The transfer process is a lot like applying to college the first time. You need transcripts and teacher recommendations; there are far more supplements than you’d like, and the all-important college essay is still mandatory. So, in many ways, it’s the same. However, transfer essays are pulling double duty. In addition to showing schools that you are a great student, a community member worth coveting, and an overall stellar human being, you need to answer one more question: Why? Why are you looking to transfer? Why is where you are now not good enough?
My favorite transfer essay of the 2017-2018 college season starts simply enough:
“’Choose what you want to keep, but it must fit in no more than a suitcase and your gym bag. There’s a good chance nothing will be left of the house when we return,’ said my dad, interrupted by the voice of the Sheriff booming from his patrol car: ‘Immediate Mandatory Evacuation.’ They were forecasting a 15-foot storm surge from Hurricane Irma—and my house isn’t even 15 feet tall.”
Right off the bat, there are some big things going on. Not only does it start with dialogue, which is hard enough to pull off as is, but it starts with multiple layers. The Sheriff interrupting his father immediately ensures that the piece isn’t static or transactional. It isn’t a stilted back-and-forth; It’s woven.
The thing is, though, this isn’t an essay about a hurricane. I mean, it is, but that isn’t what is at its core. The student chose to weave a series of family circumstances that made staying close to home if not mandatory, a very tough and selfless decision together with his experience during Hurricane Irma. This provided a tool for illustrating the complexity and trauma of his experiences without the piece becoming bogged down.
So, it’s a conversation between two stories. One, a literal hurricane. The other a figurative one that the literal one helps to illustrate. This freed him from having to try to articulate feelings that can come off as forced when they have to be written in a format as condensed as the Common App Essay – and especially when the essay is also supposed to include what you want to achieve wherever it is you end up.
The student ended the first section of his essay with a simple line that cleanly closed a difficult narrative:
“Thus, my story is not one of why I’m choosing to leave, but rather why I initially chose to stay.”
In the second half of the essay, the student addresses what he hopes to accomplish after transferring. This section is heavily focused on academics, as it should be. He wants something from his college education that he isn’t currently able to access. And so, with things at home in order, he is ready to look for it elsewhere. It doesn’t come off as entitled or grabby because his circumstances and desires have been contextualized.
“Today, my family is stable, and my role has changed. I’m not required for daily support, and I have the opportunity I wanted as a high school senior. Not every storm has a happy ending, but I’m determined this one will by transferring somewhere where I can follow my passions.

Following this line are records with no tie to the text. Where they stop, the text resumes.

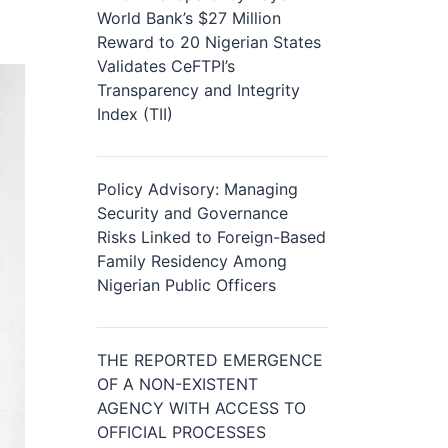
World Bank’s $27 Million
Reward to 20 Nigerian States
Validates CeFTPI’s
Transparency and Integrity
Index (TII)
Policy Advisory: Managing
Security and Governance
Risks Linked to Foreign-Based
Family Residency Among
Nigerian Public Officers
THE REPORTED EMERGENCE
OF A NON-EXISTENT
AGENCY WITH ACCESS TO
OFFICIAL PROCESSES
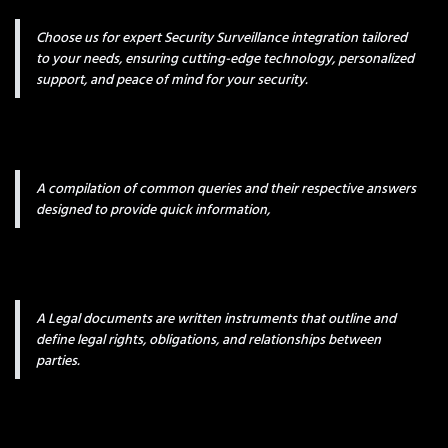
Choose us for expert Security Surveillance integration tailored
to your needs, ensuring cutting-edge technology, personalized
support, and peace of mind for your security.
A compilation of common queries and their respective answers
designed to provide quick information,
A Legal documents are written instruments that outline and
define legal rights, obligations, and relationships between
parties.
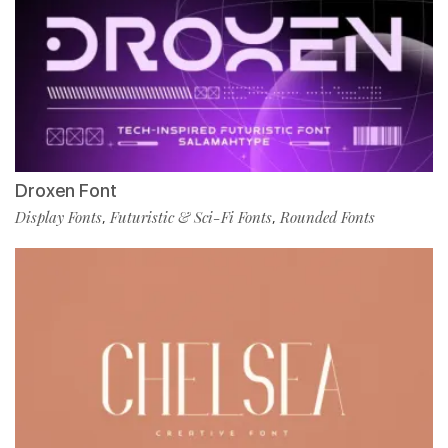
Droxen Font
Display Fonts
Futuristic & Sci-Fi Fonts
Rounded Fonts
,
,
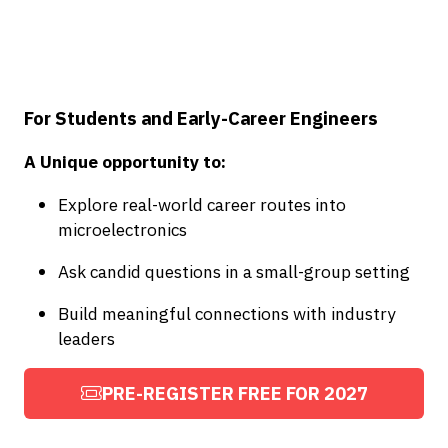
For Students and Early-Career Engineers
A Unique opportunity to:
Explore real-world career routes into
microelectronics
Ask candid questions in a small-group setting
Build meaningful connections with industry
leaders
PRE-REGISTER FREE FOR 2027
(OPENS
IN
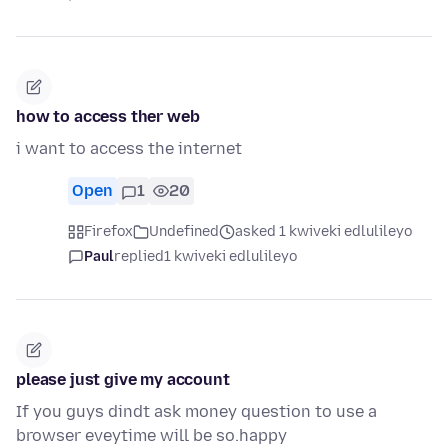
how to access ther web
i want to access the internet
Open
1
20
Firefox
Undefined
asked 1 kwiveki edlulileyo
Paul
replied
1 kwiveki edlulileyo
please just give my account
If you guys dindt ask money question to use a
browser eveytime will be so.happy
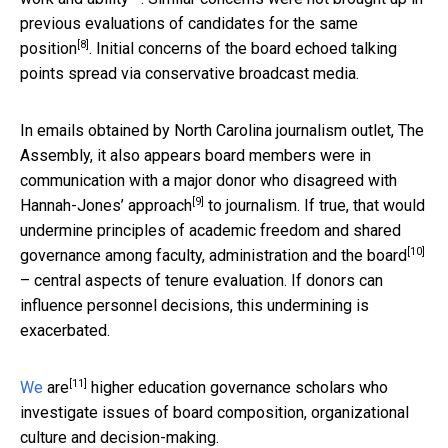
previous evaluations of candidates for the same
[8]
position
. Initial concerns of the board echoed talking
points spread via conservative broadcast media.
In emails obtained by North Carolina journalism outlet, The
Assembly, it also appears board members were
in
communication with a major donor who disagreed with
[9]
Hannah-Jones’ approach
to journalism. If true, that would
undermine principles of
academic freedom and shared
[10]
governance among faculty, administration and the board
– central aspects of tenure evaluation. If donors can
influence personnel decisions, this undermining is
exacerbated.
[11]
We
are
higher education governance scholars who
investigate issues of board composition, organizational
culture and decision-making.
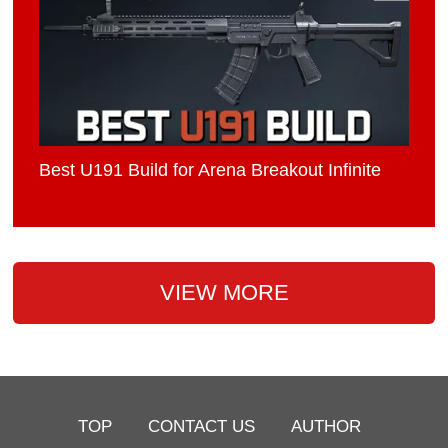
Best U191 Build for Arena Breakout Infinite
VIEW MORE
TOP
CONTACT US
AUTHOR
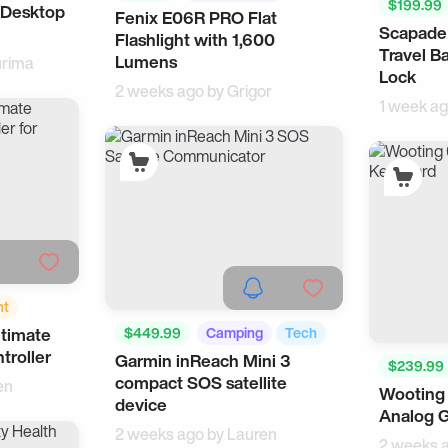
$199.99
 Desktop
FH
Fenix E06R PRO Flat
Survival
Scapade
Flashlight with 1,600
Travel B
Lumens
rima
Lock
2 weeks ago by
Grigor
1 week a
nt
$449.99
Camping
Tech
ltimate
troller
Garmin inReach Mini 3
$239.99
compact SOS satellite
en
Wooting
device
Analog 
2 weeks ago by
Lauren
2 weeks 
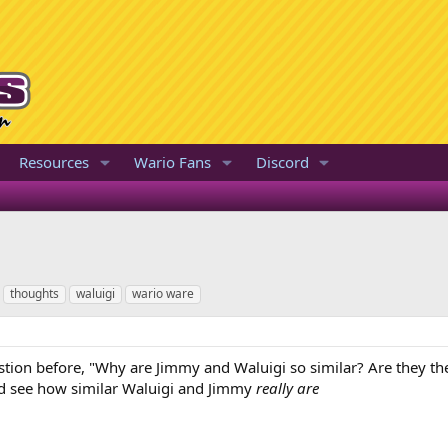
Resources
Wario Fans
Discord
thoughts
waluigi
wario ware
stion before, "Why are Jimmy and Waluigi so similar? Are they 
nd see how similar Waluigi and Jimmy
really are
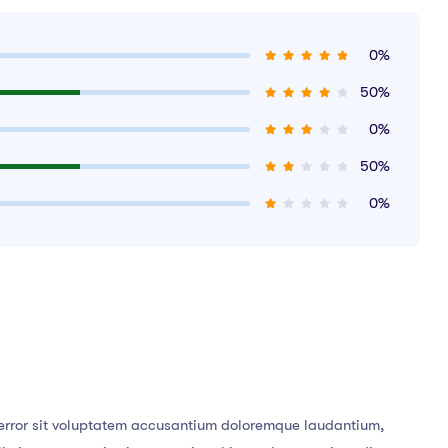
0%
50%
0%
50%
0%
s error sit voluptatem accusantium doloremque laudantium,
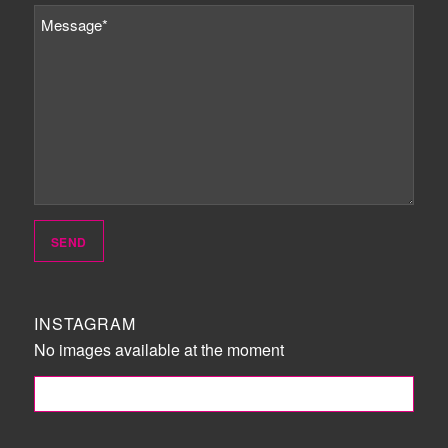
INSTAGRAM
No images available at the moment
FOLLOW ME!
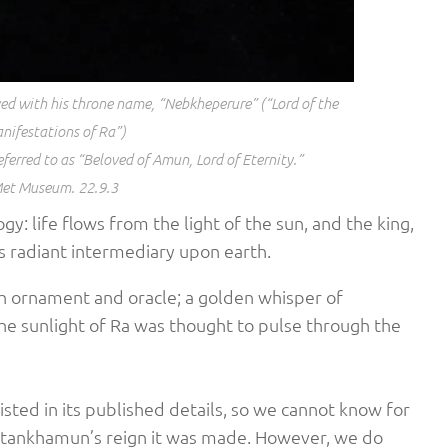
d with his throne name, “Nebkheperure” (“Lord of the
nifestations of Ra”)
eferred to as “Beloved of Amun, Lord of Eternity.”
et Museum. 22.9.3
logy: life flows from the light of the sun, and the king,
its radiant intermediary upon earth.
th ornament and oracle; a golden whisper of
he sunlight of Ra was thought to pulse through the
listed in its published details, so we cannot know for
Tutankhamun’s reign it was made. However, we do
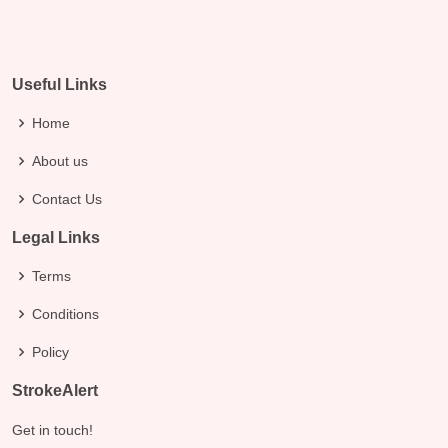
Useful Links
Home
About us
Contact Us
Legal Links
Terms
Conditions
Policy
StrokeAlert
Get in touch!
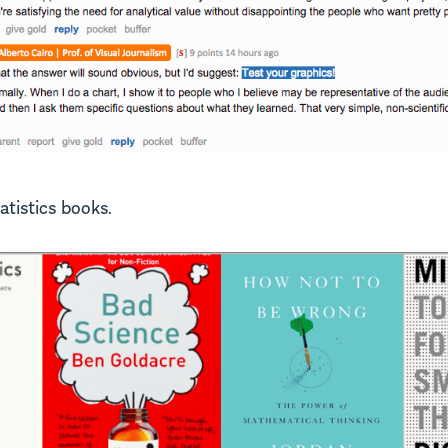
tatistics books.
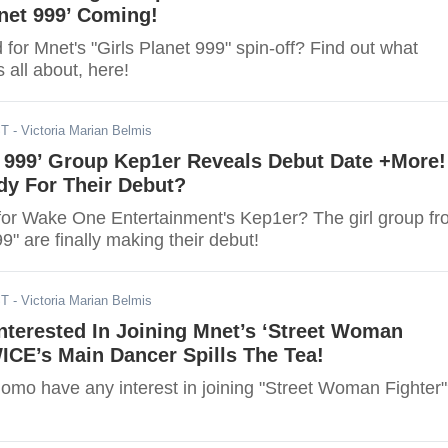
anet 999’ Coming!
 for Mnet's "Girls Planet 999" spin-off? Find out what
s all about, here!
ST
- Victoria Marian Belmis
t 999’ Group Kep1er Reveals Debut Date +More!
dy For Their Debut?
for Wake One Entertainment's Kep1er? The girl group f
99" are finally making their debut!
ST
- Victoria Marian Belmis
terested In Joining Mnet’s ‘Street Woman
ICE’s Main Dancer Spills The Tea!
mo have any interest in joining "Street Woman Fighter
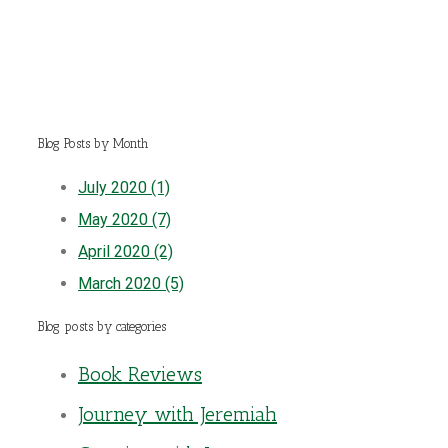
Blog Posts by Month
July 2020 (1)
May 2020 (7)
April 2020 (2)
March 2020 (5)
Blog posts by categories
Book Reviews
Journey with Jeremiah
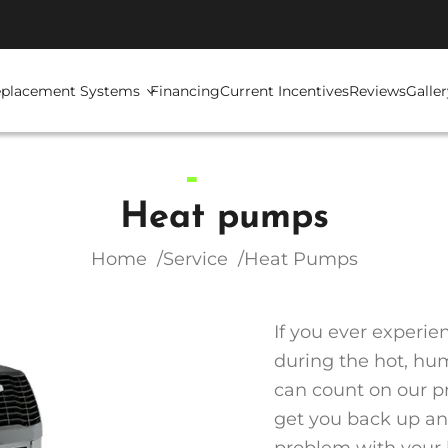
placement Systems
Financing
Current Incentives
Reviews
Galler
Heat pumps
Home
Service
Heat Pumps
If you ever experi
during the hot, hum
can count on our pr
get you back up and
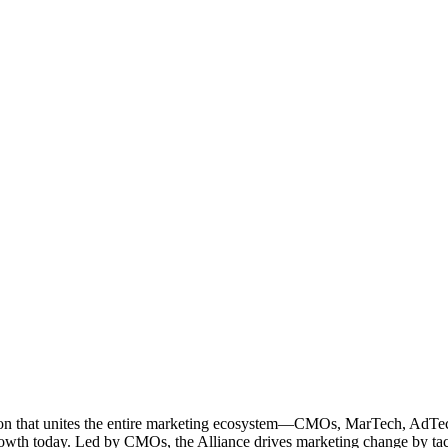
ation that unites the entire marketing ecosystem—CMOs, MarTech, Ad
g growth today. Led by CMOs, the Alliance drives marketing change by 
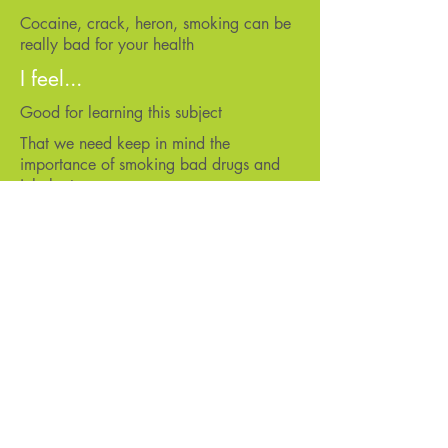
Cocaine, crack, heron, smoking can be
really bad for your health
I feel...
Good for learning this subject
That we need keep in mind the
importance of smoking bad drugs and
inhalants
Good for learning about this
That smoking can cause a lot of
problems
That teens should use protection
That I need to focus
I would like more of...
Learning about different kinds of things
Anger management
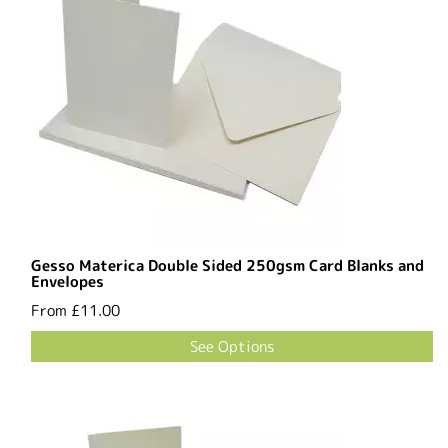
Gesso Materica Double Sided 250gsm Card Blanks and
Envelopes
From
£11.00
See Options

Mine is a launch delayed, not a launch denied.”
Each time I read this essay, I actually tear up a little, especially since this student was accepted to a stellar school where he will be able to study what he is most passionate about.
Being able to work with a student who has experienced enormous challenges, has risen to every occasion, who I respect as an intellectual peer, and who has something meaningful to say was a moving experience for me. Our students are outstanding because we only work with people that we believe have great potential, but this student takes it to a whole new level.
Over hours on the phone and much more writing on his own, he was able to produce more than an essay, or even a great acceptance, but an understanding of his own past experiences that I believe had a positive impact far beyond the transfer process.